--- begin ---
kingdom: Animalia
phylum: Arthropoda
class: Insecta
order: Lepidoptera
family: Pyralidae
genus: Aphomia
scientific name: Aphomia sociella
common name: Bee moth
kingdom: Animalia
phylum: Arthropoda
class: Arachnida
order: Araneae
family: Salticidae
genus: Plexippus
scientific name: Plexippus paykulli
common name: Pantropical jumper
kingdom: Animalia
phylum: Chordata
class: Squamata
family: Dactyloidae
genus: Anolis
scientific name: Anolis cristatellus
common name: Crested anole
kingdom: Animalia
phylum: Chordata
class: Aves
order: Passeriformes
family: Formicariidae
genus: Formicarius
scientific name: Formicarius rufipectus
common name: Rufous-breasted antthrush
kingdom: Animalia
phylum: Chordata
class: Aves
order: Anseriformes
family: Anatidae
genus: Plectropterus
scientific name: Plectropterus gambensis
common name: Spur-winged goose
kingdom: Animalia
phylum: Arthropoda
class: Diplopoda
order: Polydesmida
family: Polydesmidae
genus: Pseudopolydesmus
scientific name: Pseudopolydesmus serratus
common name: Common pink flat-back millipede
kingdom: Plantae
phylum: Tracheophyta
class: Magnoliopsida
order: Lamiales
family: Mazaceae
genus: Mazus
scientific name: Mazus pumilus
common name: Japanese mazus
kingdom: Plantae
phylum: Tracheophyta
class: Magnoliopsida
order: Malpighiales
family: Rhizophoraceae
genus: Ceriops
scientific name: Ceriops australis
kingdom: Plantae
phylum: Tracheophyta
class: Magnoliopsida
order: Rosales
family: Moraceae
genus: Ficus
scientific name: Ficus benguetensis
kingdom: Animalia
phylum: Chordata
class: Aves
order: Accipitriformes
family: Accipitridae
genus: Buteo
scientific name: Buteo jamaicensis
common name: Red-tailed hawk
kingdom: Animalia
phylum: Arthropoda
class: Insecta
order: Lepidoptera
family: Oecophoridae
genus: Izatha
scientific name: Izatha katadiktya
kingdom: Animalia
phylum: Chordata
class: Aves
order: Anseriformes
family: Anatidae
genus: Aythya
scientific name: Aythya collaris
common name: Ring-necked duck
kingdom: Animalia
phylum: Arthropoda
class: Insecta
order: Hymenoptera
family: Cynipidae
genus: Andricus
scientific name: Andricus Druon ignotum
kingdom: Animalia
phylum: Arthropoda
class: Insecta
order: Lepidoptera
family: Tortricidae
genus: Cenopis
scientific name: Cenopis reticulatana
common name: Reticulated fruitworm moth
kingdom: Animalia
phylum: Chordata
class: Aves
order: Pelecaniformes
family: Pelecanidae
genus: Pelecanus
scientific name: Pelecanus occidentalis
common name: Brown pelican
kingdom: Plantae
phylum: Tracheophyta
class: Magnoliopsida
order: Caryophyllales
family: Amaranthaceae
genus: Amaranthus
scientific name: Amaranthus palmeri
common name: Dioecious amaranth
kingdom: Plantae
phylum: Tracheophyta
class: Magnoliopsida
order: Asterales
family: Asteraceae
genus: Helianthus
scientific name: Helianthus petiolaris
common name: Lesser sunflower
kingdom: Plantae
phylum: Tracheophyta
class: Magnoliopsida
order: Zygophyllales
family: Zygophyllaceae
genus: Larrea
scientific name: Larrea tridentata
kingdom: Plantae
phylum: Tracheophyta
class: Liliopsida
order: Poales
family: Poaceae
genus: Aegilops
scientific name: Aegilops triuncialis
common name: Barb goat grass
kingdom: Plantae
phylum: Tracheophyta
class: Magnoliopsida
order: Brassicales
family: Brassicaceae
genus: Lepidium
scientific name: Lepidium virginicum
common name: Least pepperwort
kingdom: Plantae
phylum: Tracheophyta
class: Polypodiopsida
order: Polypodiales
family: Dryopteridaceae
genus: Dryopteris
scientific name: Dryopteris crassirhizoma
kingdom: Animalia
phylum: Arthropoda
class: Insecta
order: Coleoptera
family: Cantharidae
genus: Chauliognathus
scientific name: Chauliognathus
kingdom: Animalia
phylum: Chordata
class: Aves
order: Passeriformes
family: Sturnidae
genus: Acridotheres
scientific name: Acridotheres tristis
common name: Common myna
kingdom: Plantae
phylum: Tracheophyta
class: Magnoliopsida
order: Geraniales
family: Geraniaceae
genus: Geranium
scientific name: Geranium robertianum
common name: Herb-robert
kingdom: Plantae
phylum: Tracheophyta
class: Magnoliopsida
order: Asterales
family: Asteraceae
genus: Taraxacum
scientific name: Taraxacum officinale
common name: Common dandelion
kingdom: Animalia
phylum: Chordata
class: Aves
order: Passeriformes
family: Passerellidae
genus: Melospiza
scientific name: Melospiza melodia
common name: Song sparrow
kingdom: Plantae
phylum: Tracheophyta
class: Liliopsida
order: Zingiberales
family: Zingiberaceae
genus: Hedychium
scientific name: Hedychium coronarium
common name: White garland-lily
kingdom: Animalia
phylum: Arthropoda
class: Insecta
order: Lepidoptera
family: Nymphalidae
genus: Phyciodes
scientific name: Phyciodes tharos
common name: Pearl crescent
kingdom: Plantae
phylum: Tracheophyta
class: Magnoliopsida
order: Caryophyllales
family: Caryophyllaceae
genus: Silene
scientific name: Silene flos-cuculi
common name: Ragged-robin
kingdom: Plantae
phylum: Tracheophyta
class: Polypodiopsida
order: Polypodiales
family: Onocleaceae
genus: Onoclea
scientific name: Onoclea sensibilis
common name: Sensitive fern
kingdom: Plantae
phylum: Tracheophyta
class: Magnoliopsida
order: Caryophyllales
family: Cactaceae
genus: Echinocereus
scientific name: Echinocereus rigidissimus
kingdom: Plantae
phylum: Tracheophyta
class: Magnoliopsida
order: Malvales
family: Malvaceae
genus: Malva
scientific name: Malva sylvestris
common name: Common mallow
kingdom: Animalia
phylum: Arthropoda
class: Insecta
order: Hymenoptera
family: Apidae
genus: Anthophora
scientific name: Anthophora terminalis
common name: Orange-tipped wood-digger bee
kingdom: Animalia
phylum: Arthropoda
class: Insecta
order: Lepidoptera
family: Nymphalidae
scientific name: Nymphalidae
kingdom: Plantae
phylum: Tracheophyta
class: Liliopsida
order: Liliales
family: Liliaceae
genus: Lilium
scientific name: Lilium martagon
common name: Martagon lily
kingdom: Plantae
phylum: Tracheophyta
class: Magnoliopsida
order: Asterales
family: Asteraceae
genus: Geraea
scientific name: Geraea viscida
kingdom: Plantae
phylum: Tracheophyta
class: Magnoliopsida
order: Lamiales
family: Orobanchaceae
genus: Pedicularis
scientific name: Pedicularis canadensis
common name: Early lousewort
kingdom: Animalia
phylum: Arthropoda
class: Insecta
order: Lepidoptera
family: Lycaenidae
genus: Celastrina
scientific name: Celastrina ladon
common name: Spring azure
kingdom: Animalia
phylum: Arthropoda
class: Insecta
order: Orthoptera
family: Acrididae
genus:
--- end ---
Given instruction => Can you reproduce the entire listing above line for line, without changing a single character?

Full answer =>
kingdom: Animalia
phylum: Arthropoda
class: Insecta
order: Lepidoptera
family: Pyralidae
genus: Aphomia
scientific name: Aphomia sociella
common name: Bee moth
kingdom: Animalia
phylum: Arthropoda
class: Arachnida
order: Araneae
family: Salticidae
genus: Plexippus
scientific name: Plexippus paykulli
common name: Pantropical jumper
kingdom: Animalia
phylum: Chordata
class: Squamata
family: Dactyloidae
genus: Anolis
scientific name: Anolis cristatellus
common name: Crested anole
kingdom: Animalia
phylum: Chordata
class: Aves
order: Passeriformes
family: Formicariidae
genus: Formicarius
scientific name: Formicarius rufipectus
common name: Rufous-breasted antthrush
kingdom: Animalia
phylum: Chordata
class: Aves
order: Anseriformes
family: Anatidae
genus: Plectropterus
scientific name: Plectropterus gambensis
common name: Spur-winged goose
kingdom: Animalia
phylum: Arthropoda
class: Diplopoda
order: Polydesmida
family: Polydesmidae
genus: Pseudopolydesmus
scientific name: Pseudopolydesmus serratus
common name: Common pink flat-back millipede
kingdom: Plantae
phylum: Tracheophyta
class: Magnoliopsida
order: Lamiales
family: Mazaceae
genus: Mazus
scientific name: Mazus pumilus
common name: Japanese mazus
kingdom: Plantae
phylum: Tracheophyta
class: Magnoliopsida
order: Malpighiales
family: Rhizophoraceae
genus: Ceriops
scientific name: Ceriops australis
kingdom: Plantae
phylum: Tracheophyta
class: Magnoliopsida
order: Rosales
family: Moraceae
genus: Ficus
scientific name: Ficus benguetensis
kingdom: Animalia
phylum: Chordata
class: Aves
order: Accipitriformes
family: Accipitridae
genus: Buteo
scientific name: Buteo jamaicensis
common name: Red-tailed hawk
kingdom: Animalia
phylum: Arthropoda
class: Insecta
order: Lepidoptera
family: Oecophoridae
genus: Izatha
scientific name: Izatha katadiktya
kingdom: Animalia
phylum: Chordata
class: Aves
order: Anseriformes
family: Anatidae
genus: Aythya
scientific name: Aythya collaris
common name: Ring-necked duck
kingdom: Animalia
phylum: Arthropoda
class: Insecta
order: Hymenoptera
family: Cynipidae
genus: Andricus
scientific name: Andricus Druon ignotum
kingdom: Animalia
phylum: Arthropoda
class: Insecta
order: Lepidoptera
family: Tortricidae
genus: Cenopis
scientific name: Cenopis reticulatana
common name: Reticulated fruitworm moth
kingdom: Animalia
phylum: Chordata
class: Aves
order: Pelecaniformes
family: Pelecanidae
genus: Pelecanus
scientific name: Pelecanus occidentalis
common name: Brown pelican
kingdom: Plantae
phylum: Tracheophyta
class: Magnoliopsida
order: Caryophyllales
family: Amaranthaceae
genus: Amaranthus
scientific name: Amaranthus palmeri
common name: Dioecious amaranth
kingdom: Plantae
phylum: Tracheophyta
class: Magnoliopsida
order: Asterales
family: Asteraceae
genus: Helianthus
scientific name: Helianthus petiolaris
common name: Lesser sunflower
kingdom: Plantae
phylum: Tracheophyta
class: Magnoliopsida
order: Zygophyllales
family: Zygophyllaceae
genus: Larrea
scientific name: Larrea tridentata
kingdom: Plantae
phylum: Tracheophyta
class: Liliopsida
order: Poales
family: Poaceae
genus: Aegilops
scientific name: Aegilops triuncialis
common name: Barb goat grass
kingdom: Plantae
phylum: Tracheophyta
class: Magnoliopsida
order: Brassicales
family: Brassicaceae
genus: Lepidium
scientific name: Lepidium virginicum
common name: Least pepperwort
kingdom: Plantae
phylum: Tracheophyta
class: Polypodiopsida
order: Polypodiales
family: Dryopteridaceae
genus: Dryopteris
scientific name: Dryopteris crassirhizoma
kingdom: Animalia
phylum: Arthropoda
class: Insecta
order: Coleoptera
family: Cantharidae
genus: Chauliognathus
scientific name: Chauliognathus
kingdom: Animalia
phylum: Chordata
class: Aves
order: Passeriformes
family: Sturnidae
genus: Acridotheres
scientific name: Acridotheres tristis
common name: Common myna
kingdom: Plantae
phylum: Tracheophyta
class: Magnoliopsida
order: Geraniales
family: Geraniaceae
genus: Geranium
scientific name: Geranium robertianum
common name: Herb-robert
kingdom: Plantae
phylum: Tracheophyta
class: Magnoliopsida
order: Asterales
family: Asteraceae
genus: Taraxacum
scientific name: Taraxacum officinale
common name: Common dandelion
kingdom: Animalia
phylum: Chordata
class: Aves
order: Passeriformes
family: Passerellidae
genus: Melospiza
scientific name: Melospiza melodia
common name: Song sparrow
kingdom: Plantae
phylum: Tracheophyta
class: Liliopsida
order: Zingiberales
family: Zingiberaceae
genus: Hedychium
scientific name: Hedychium coronarium
common name: White garland-lily
kingdom: Animalia
phylum: Arthropoda
class: Insecta
order: Lepidoptera
family: Nymphalidae
genus: Phyciodes
scientific name: Phyciodes tharos
common name: Pearl crescent
kingdom: Plantae
phylum: Tracheophyta
class: Magnoliopsida
order: Caryophyllales
family: Caryophyllaceae
genus: Silene
scientific name: Silene flos-cuculi
common name: Ragged-robin
kingdom: Plantae
phylum: Tracheophyta
class: Polypodiopsida
order: Polypodiales
family: Onocleaceae
genus: Onoclea
scientific name: Onoclea sensibilis
common name: Sensitive fern
kingdom: Plantae
phylum: Tracheophyta
class: Magnoliopsida
order: Caryophyllales
family: Cactaceae
genus: Echinocereus
scientific name: Echinocereus rigidissimus
kingdom: Plantae
phylum: Tracheophyta
class: Magnoliopsida
order: Malvales
family: Malvaceae
genus: Malva
scientific name: Malva sylvestris
common name: Common mallow
kingdom: Animalia
phylum: Arthropoda
class: Insecta
order: Hymenoptera
family: Apidae
genus: Anthophora
scientific name: Anthophora terminalis
common name: Orange-tipped wood-digger bee
kingdom: Animalia
phylum: Arthropoda
class: Insecta
order: Lepidoptera
family: Nymphalidae
scientific name: Nymphalidae
kingdom: Plantae
phylum: Tracheophyta
class: Liliopsida
order: Liliales
family: Liliaceae
genus: Lilium
scientific name: Lilium martagon
common name: Martagon lily
kingdom: Plantae
phylum: Tracheophyta
class: Magnoliopsida
order: Asterales
family: Asteraceae
genus: Geraea
scientific name: Geraea viscida
kingdom: Plantae
phylum: Tracheophyta
class: Magnoliopsida
order: Lamiales
family: Orobanchaceae
genus: Pedicularis
scientific name: Pedicularis canadensis
common name: Early lousewort
kingdom: Animalia
phylum: Arthropoda
class: Insecta
order: Lepidoptera
family: Lycaenidae
genus: Celastrina
scientific name: Celastrina ladon
common name: Spring azure
kingdom: Animalia
phylum: Arthropoda
class: Insecta
order: Orthoptera
family: Acrididae
genus:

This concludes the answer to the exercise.